By Elizabeth Oliveira, Legal Team
On October 16, 2008 the Kentucky Circuit Court for Franklin County ordered the seizure of 141 domain names, forcing registrars to forfeit the registrations of these domains to the state of Kentucky. This order was the result of the Circuit Court’s holding that internet domain names are a form of physical property located within the state and therefore subject to in rem jurisdiction of the courts. Though currently on appeal, the courts decision in this case could have a serious negative impact on all domain owners due to its sweeping expansion of jurisdiction. The good news is that, many in the internet and domain industry believe that the ruling will not stand upon review by the Court of Appeals.
The key to this case is the court’s determination that domain names are a form of intangible property. In making this determination the court relied on a prior court decision which held that domain names are to be governed by property law. As such, the Kentucky court was not only able to acquire jurisdiction over the domain names themselves, but also able to issue a seizure order for the domains under Kentucky’s anti-gambling laws.
In rem jurisdiction provides a court with the power to exercise its authority over property if that property is the subject of the action and the court is unable to acquire jurisdiction by any other means. In this case neither the registrars nor the domain owners were located in the state of Kentucky. Nevertheless, the court stated that because the gambling websites were accessible to persons located in the state of Kentucky and allowed these persons to create accounts and purchase gambling credits, as such, these domains were clearly present in the state and therefore could be subjected to the courts in rem jurisdiction.

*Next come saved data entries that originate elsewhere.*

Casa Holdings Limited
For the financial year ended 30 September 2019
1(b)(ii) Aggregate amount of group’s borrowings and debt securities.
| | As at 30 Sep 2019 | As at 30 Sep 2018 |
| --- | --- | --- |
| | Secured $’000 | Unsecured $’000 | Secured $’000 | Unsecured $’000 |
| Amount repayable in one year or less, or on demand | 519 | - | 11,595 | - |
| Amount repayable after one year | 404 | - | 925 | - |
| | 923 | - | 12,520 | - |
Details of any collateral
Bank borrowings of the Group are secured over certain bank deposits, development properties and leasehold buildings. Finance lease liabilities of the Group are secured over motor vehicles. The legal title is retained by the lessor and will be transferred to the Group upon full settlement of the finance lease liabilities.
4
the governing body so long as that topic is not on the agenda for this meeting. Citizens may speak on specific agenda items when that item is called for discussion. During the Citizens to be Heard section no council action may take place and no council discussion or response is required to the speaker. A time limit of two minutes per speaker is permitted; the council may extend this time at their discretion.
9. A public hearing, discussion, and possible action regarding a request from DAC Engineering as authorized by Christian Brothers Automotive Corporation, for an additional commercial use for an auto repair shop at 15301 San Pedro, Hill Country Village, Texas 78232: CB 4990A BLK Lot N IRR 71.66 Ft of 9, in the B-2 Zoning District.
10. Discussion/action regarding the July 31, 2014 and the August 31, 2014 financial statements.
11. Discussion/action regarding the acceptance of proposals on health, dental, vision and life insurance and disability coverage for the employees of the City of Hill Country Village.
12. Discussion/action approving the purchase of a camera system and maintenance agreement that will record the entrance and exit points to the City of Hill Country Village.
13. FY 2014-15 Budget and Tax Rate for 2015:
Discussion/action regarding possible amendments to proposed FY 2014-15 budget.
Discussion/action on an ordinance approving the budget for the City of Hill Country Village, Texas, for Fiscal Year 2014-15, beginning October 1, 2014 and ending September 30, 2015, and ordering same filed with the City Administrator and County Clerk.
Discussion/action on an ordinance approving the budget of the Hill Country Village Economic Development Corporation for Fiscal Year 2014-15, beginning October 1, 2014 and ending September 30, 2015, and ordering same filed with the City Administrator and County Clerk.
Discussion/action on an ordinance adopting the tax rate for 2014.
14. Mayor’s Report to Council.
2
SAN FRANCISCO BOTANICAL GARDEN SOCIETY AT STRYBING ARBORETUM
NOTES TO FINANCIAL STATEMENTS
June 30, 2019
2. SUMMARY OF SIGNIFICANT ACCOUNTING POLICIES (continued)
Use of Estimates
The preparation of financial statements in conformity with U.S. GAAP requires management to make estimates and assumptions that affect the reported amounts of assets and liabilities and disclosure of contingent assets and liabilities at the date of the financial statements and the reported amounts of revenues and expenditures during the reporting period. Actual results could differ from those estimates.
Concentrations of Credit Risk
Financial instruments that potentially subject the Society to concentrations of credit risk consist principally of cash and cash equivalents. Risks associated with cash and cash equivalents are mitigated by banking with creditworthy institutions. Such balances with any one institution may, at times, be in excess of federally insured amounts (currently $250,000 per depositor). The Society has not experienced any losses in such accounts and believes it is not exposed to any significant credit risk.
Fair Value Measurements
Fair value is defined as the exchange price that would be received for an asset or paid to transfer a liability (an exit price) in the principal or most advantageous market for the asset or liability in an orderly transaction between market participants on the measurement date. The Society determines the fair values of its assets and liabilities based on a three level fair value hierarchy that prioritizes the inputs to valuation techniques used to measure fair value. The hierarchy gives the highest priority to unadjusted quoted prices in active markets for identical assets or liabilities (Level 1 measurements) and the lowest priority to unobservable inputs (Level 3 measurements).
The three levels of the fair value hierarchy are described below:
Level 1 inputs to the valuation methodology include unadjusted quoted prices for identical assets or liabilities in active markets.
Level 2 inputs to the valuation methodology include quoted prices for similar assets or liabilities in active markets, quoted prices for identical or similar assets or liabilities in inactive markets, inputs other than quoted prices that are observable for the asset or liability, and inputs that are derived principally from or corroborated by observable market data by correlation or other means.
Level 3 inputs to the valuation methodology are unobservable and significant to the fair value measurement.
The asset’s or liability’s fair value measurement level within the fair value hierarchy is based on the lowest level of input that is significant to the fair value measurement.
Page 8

In addition, Kentucky law contains a statute which provides that Kentucky’s “gambling devices” are subject to forfeiture. The statute defines a “gambling device” as a tangible device manufactured and designed specifically for gambling. Even though the court determined that domains were a form of intangible, not tangible, property they held that the intent of the statute was to prevent illegal gambling and that in upholding the intent of the law, the domains offering gambling services were “gambling devises” that were subject to seizure under Kentucky law.
Many internet free speech and civil liberties organizations have intervened in this case and urged that the Kentucky courts decision be overturned based on an alleged violation of a number of constitutional rights. Further, these organizations emphasize the danger that could result if a state court can order the seizure of domains regardless of where they are registered. These organizations argue that if the Kentucky ruling stands, it is possible that courts all over the world could simply seize a domain if its content in some way violates a local law regardless of whether the content is legal in every other country around the world. This international accessibility of a website is certainly a factor that was not given proper consideration at the lower court level.
Sedo's General Counsel, Jeremiah Johnston represents Sedo as a founding member of the Internet Commerce Association (ICA) and sits on the Board of Directors in the role of association president, helping to shape the future of domain names in the political space. With regards to the Kentucky case, Johnston responded by stating,
“The Internet Commerce Association is aware of the extreme concern of ICA members regarding the seizure of 141 gaming related domain names. It appears that there may be no statutory basis for this unprecedented action, that Kentucky may lack sufficient jurisdictional grounds and that it also may violate the Commerce Clause of the US Constitution.The ICA intends to immediately investigate this matter, including outreach to affected ICA members as well as to those registrars subject to the Kentucky order. Once we have gathered additional information, the Board will consider further appropriate action to confront this dangerous precedent.”
Update: The Kentuck Online Gambling case resumes today, Dec. 12th, and we’ll be monitoring the results. The future of this case is now left in the hands of the Court of Appeals.